On November 29, Tuesday, a Muslim trader who had set up his shop near Harihara Subramanya Temple in Ponnampet in Karnataka’s Kodagu district, was stopped from conducting business near the Hindu temple.
In a video doing rounds on social media, Ambika, a college professor and the district coordinator of the Durga Vahini, said that the Muslim trader could have come here with his real identity card. “Despite being told that non-Hindus will not be allowed to do business here, they are doing so using fake ID cards such as Aadhaar cards with Hindu names.”

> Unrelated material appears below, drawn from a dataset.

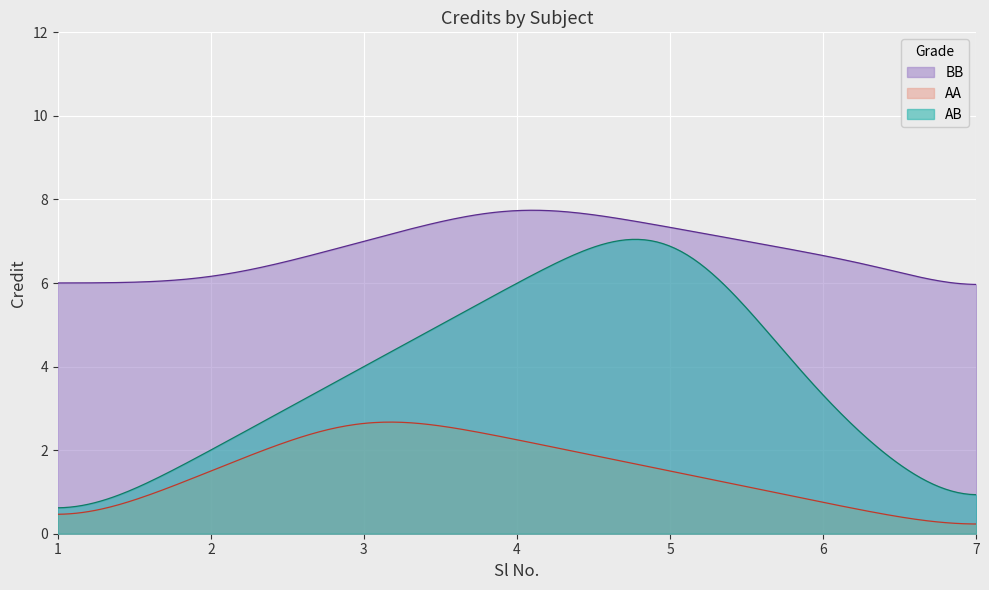

What is the greatest value displayed?

7.7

A Mooslim trader was caught allegedly carrying a fake Hindu ID card as the Hindu groups have boycotted Muslim traders around Temple fairs across Karnataka
One needs to be vigilant else these jihadis can come in any disguise pic.twitter.com/eKQuStk3nZ
— Sheetal Chopra 🇮🇳 (@SheetalPronamo) November 30, 2022
In Bengaluru’s VV Puram locality, Hindu rights groups called for a boycott of Muslim traders during the religious fair at the Subramanya Swami temple. On November 29, the Vishwa Hindu Parishad and Bajrang Dal submitted a memorandum to Tushar Giri, Bruhat Bengaluru Mahanagara Palike (BBMP) Commissioner and South Bengaluru DCP P Krishnakant, seeking a ban on Muslim traders near Hindu temples.
Notably, three Hindu activists were taken into preventive custody on Tuesday, after they warned to stage a protest against the decision to allow Muslim vendors to do business near the Hindu temple.

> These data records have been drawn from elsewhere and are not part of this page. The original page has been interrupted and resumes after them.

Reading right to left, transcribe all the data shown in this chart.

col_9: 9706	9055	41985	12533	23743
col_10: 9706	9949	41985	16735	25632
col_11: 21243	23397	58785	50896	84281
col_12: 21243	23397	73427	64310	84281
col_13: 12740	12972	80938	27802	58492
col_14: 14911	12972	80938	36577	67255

Uday Garudachar, BJP MLA for Chikpet, stated that Hindu traders could conduct business near dargahs and mosques. “The Hindu community does not bother others; a few individuals cause problems and raise objections,” he explained.
He clarified that no new rules would be imposed as a result of the Hindu activists’ demands. People of all faiths were granted permission.
“The old rituals will be followed. Giving opportunities only to Hindu traders is not feasible. If anyone attempts to cause problems in the fair, legal action will be taken against them,” he said.
The Federation of Street Vendors Union in Bengaluru hitting out at the state government said that “banning of vendors from a particular religion is unconstitutional and the government’s silence reflects that their stance is anti-constitutional.”
Notably, the Hindu activists were opposed to the decision of allowing Muslim traders near Hindu temples. They argued that when Muslims do not allow Hindu traders to conduct business near Mosques and Dargahs, then why should such rules be imposed on Hindu fairs? Hindu activists also challenged the Chikpet MLA Garudachar to allow Hindu vendors near Mosques, to which the MLA responded saying that Hindu traders will be allowed to open shops in his constituency in surrounding areas of Mosques. He also assured legal action against those who bar Hindu traders from doing business.
Speaking about the boycott calls, Hindu Jagran Vedike leader, Shrikanth told the media that the group demands a ban on non-Hindu traders from doing business near Hindu temples including Anjanadri Hills.
Shrikanth while referring to the recent arrests in terror accused cases said that “Hindu temples are on target of anti-national elements.”
Notably, On November 19, an auto-rickshaw exploded in Mangaluru, Karnataka’s coastal town. The accused terrorist Mohammed Shariq was carrying a pressure cooker, and police found that there was an improvised explosive device (IED) inside the cooker which exploded. Recently, an Islamist terrorist outfit Islamic Resistance Council (IRC) claimed responsibility for the blast and also stated in a note that went viral on social media that the “Hindutva temple” in Kadri, Dakshina Kannada district was the target of the blast. The Karnataka DGP had called the blast as an “act of terror”.